### Extracted data ###

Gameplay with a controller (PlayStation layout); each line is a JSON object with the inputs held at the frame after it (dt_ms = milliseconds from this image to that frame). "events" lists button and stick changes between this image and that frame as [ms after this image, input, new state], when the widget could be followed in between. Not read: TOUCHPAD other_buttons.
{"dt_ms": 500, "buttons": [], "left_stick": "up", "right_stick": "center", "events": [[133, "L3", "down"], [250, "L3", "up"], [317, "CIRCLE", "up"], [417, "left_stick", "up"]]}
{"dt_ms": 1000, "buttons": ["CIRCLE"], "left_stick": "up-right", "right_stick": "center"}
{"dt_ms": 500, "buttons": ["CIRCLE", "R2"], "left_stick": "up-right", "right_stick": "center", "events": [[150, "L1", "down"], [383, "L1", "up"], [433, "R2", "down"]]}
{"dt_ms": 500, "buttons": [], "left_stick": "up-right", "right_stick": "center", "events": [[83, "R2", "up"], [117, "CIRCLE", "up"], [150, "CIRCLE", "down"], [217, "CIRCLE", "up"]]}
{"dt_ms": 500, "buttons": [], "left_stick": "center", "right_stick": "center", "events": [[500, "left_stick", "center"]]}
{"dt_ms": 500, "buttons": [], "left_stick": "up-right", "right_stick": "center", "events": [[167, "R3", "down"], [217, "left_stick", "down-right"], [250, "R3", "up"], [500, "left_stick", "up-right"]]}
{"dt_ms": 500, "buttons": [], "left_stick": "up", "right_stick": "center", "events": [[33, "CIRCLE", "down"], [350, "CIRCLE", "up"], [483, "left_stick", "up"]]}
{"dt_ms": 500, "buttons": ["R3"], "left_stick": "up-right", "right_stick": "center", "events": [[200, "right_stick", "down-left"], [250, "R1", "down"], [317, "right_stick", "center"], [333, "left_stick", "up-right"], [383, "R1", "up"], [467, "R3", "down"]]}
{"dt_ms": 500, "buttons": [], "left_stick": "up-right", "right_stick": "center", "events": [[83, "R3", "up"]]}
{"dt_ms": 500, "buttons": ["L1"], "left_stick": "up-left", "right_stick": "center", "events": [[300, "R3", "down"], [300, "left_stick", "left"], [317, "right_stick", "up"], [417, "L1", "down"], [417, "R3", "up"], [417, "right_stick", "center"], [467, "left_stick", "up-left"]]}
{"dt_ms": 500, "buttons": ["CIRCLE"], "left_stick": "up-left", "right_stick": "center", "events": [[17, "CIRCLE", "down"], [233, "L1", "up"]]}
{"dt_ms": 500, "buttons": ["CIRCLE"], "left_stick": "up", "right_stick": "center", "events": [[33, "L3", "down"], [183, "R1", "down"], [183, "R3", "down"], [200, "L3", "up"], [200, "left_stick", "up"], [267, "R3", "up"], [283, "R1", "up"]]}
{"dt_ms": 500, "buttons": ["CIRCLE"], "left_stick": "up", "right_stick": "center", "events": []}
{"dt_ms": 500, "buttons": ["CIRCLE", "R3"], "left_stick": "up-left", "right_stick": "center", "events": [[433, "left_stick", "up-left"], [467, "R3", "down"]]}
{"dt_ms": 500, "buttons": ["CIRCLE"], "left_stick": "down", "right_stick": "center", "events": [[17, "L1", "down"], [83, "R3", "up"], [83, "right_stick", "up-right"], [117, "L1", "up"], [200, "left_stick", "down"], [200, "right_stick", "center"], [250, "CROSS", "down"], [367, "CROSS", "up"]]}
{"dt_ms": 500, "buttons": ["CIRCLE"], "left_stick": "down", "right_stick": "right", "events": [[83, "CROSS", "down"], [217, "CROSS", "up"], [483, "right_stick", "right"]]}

###

[Work instruction] Could you quote the material above in full, exactly as it stands?

[Answer to this problem]
Gameplay with a controller (PlayStation layout); each line is a JSON object with the inputs held at the frame after it (dt_ms = milliseconds from this image to that frame). "events" lists button and stick changes between this image and that frame as [ms after this image, input, new state], when the widget could be followed in between. Not read: TOUCHPAD other_buttons.
{"dt_ms": 500, "buttons": [], "left_stick": "up", "right_stick": "center", "events": [[133, "L3", "down"], [250, "L3", "up"], [317, "CIRCLE", "up"], [417, "left_stick", "up"]]}
{"dt_ms": 1000, "buttons": ["CIRCLE"], "left_stick": "up-right", "right_stick": "center"}
{"dt_ms": 500, "buttons": ["CIRCLE", "R2"], "left_stick": "up-right", "right_stick": "center", "events": [[150, "L1", "down"], [383, "L1", "up"], [433, "R2", "down"]]}
{"dt_ms": 500, "buttons": [], "left_stick": "up-right", "right_stick": "center", "events": [[83, "R2", "up"], [117, "CIRCLE", "up"], [150, "CIRCLE", "down"], [217, "CIRCLE", "up"]]}
{"dt_ms": 500, "buttons": [], "left_stick": "center", "right_stick": "center", "events": [[500, "left_stick", "center"]]}
{"dt_ms": 500, "buttons": [], "left_stick": "up-right", "right_stick": "center", "events": [[167, "R3", "down"], [217, "left_stick", "down-right"], [250, "R3", "up"], [500, "left_stick", "up-right"]]}
{"dt_ms": 500, "buttons": [], "left_stick": "up", "right_stick": "center", "events": [[33, "CIRCLE", "down"], [350, "CIRCLE", "up"], [483, "left_stick", "up"]]}
{"dt_ms": 500, "buttons": ["R3"], "left_stick": "up-right", "right_stick": "center", "events": [[200, "right_stick", "down-left"], [250, "R1", "down"], [317, "right_stick", "center"], [333, "left_stick", "up-right"], [383, "R1", "up"], [467, "R3", "down"]]}
{"dt_ms": 500, "buttons": [], "left_stick": "up-right", "right_stick": "center", "events": [[83, "R3", "up"]]}
{"dt_ms": 500, "buttons": ["L1"], "left_stick": "up-left", "right_stick": "center", "events": [[300, "R3", "down"], [300, "left_stick", "left"], [317, "right_stick", "up"], [417, "L1", "down"], [417, "R3", "up"], [417, "right_stick", "center"], [467, "left_stick", "up-left"]]}
{"dt_ms": 500, "buttons": ["CIRCLE"], "left_stick": "up-left", "right_stick": "center", "events": [[17, "CIRCLE", "down"], [233, "L1", "up"]]}
{"dt_ms": 500, "buttons": ["CIRCLE"], "left_stick": "up", "right_stick": "center", "events": [[33, "L3", "down"], [183, "R1", "down"], [183, "R3", "down"], [200, "L3", "up"], [200, "left_stick", "up"], [267, "R3", "up"], [283, "R1", "up"]]}
{"dt_ms": 500, "buttons": ["CIRCLE"], "left_stick": "up", "right_stick": "center", "events": []}
{"dt_ms": 500, "buttons": ["CIRCLE", "R3"], "left_stick": "up-left", "right_stick": "center", "events": [[433, "left_stick", "up-left"], [467, "R3", "down"]]}
{"dt_ms": 500, "buttons": ["CIRCLE"], "left_stick": "down", "right_stick": "center", "events": [[17, "L1", "down"], [83, "R3", "up"], [83, "right_stick", "up-right"], [117, "L1", "up"], [200, "left_stick", "down"], [200, "right_stick", "center"], [250, "CROSS", "down"], [367, "CROSS", "up"]]}
{"dt_ms": 500, "buttons": ["CIRCLE"], "left_stick": "down", "right_stick": "right", "events": [[83, "CROSS", "down"], [217, "CROSS", "up"], [483, "right_stick", "right"]]}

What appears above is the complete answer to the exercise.